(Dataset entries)
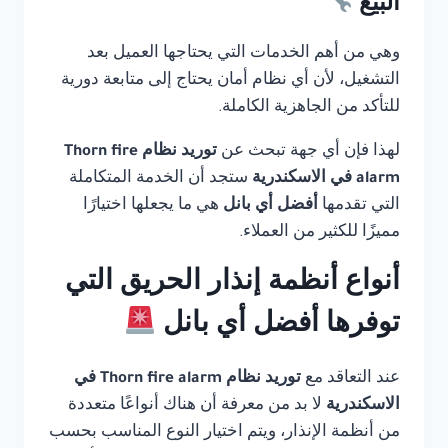
البيع
وهي من أهم الخدمات التي يحتاجها العميل بعد
التشغيل، لأن أي نظام أمان يحتاج إلى متابعة دورية
للتأكد من الجاهزية الكاملة.
لهذا فإن أي جهة تبحث عن
توريد نظام Thorn fire
alarm في الاسكندرية
ستجد أن الخدمة المتكاملة
التي تقدمها
أفضل أي بانل
هي ما يجعلها اختيارًا
مميزًا للكثير من العملاء.
أنواع أنظمة إنذار الحريق التي
توفرها أفضل أي بانل
عند التعاقد مع
توريد نظام Thorn fire alarm في
الاسكندرية
لا بد من معرفة أن هناك أنواعًا متعددة
من أنظمة الإنذار، ويتم اختيار النوع المناسب بحسب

Work instructions
Output the line bearing "ستجد أن الخدمة المتكاملة" along with all the lines after it through the end of the entries, exactly, and no other lines.

Output for this exercise
ستجد أن الخدمة المتكاملة
التي تقدمها
أفضل أي بانل
هي ما يجعلها اختيارًا
مميزًا للكثير من العملاء.
أنواع أنظمة إنذار الحريق التي
توفرها أفضل أي بانل
عند التعاقد مع
توريد نظام Thorn fire alarm في
الاسكندرية
لا بد من معرفة أن هناك أنواعًا متعددة
من أنظمة الإنذار، ويتم اختيار النوع المناسب بحسب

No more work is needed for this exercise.